**Task item**
All of the records below must be output exactly, with no pictures carried over.

**Data to process**
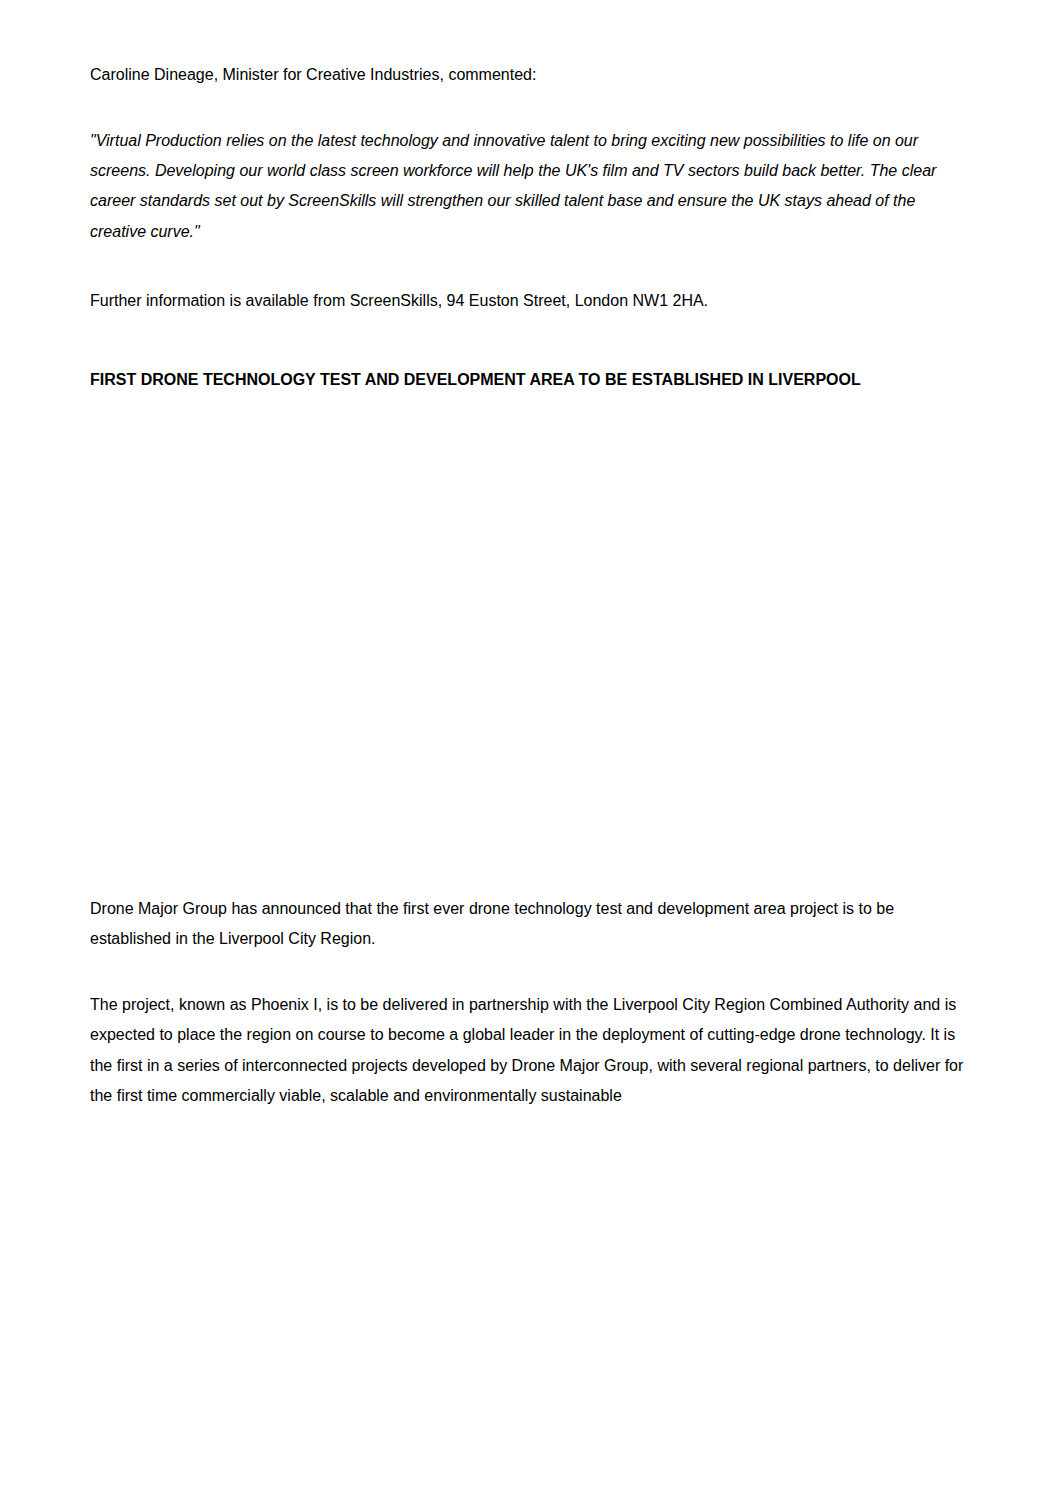Caroline Dineage, Minister for Creative Industries, commented:
"Virtual Production relies on the latest technology and innovative talent to bring exciting new possibilities to life on our screens. Developing our world class screen workforce will help the UK's film and TV sectors build back better. The clear career standards set out by ScreenSkills will strengthen our skilled talent base and ensure the UK stays ahead of the creative curve."
Further information is available from ScreenSkills, 94 Euston Street, London NW1 2HA.
First drone technology test and development area to be established in Liverpool
Drone Major Group has announced that the first ever drone technology test and development area project is to be established in the Liverpool City Region.
The project, known as Phoenix I, is to be delivered in partnership with the Liverpool City Region Combined Authority and is expected to place the region on course to become a global leader in the deployment of cutting-edge drone technology. It is the first in a series of interconnected projects developed by Drone Major Group, with several regional partners, to deliver for the first time commercially viable, scalable and environmentally sustainable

**Written answer**
Caroline Dineage, Minister for Creative Industries, commented:
"Virtual Production relies on the latest technology and innovative talent to bring exciting new possibilities to life on our screens. Developing our world class screen workforce will help the UK's film and TV sectors build back better. The clear career standards set out by ScreenSkills will strengthen our skilled talent base and ensure the UK stays ahead of the creative curve."
Further information is available from ScreenSkills, 94 Euston Street, London NW1 2HA.
First drone technology test and development area to be established in Liverpool
Drone Major Group has announced that the first ever drone technology test and development area project is to be established in the Liverpool City Region.
The project, known as Phoenix I, is to be delivered in partnership with the Liverpool City Region Combined Authority and is expected to place the region on course to become a global leader in the deployment of cutting-edge drone technology. It is the first in a series of interconnected projects developed by Drone Major Group, with several regional partners, to deliver for the first time commercially viable, scalable and environmentally sustainable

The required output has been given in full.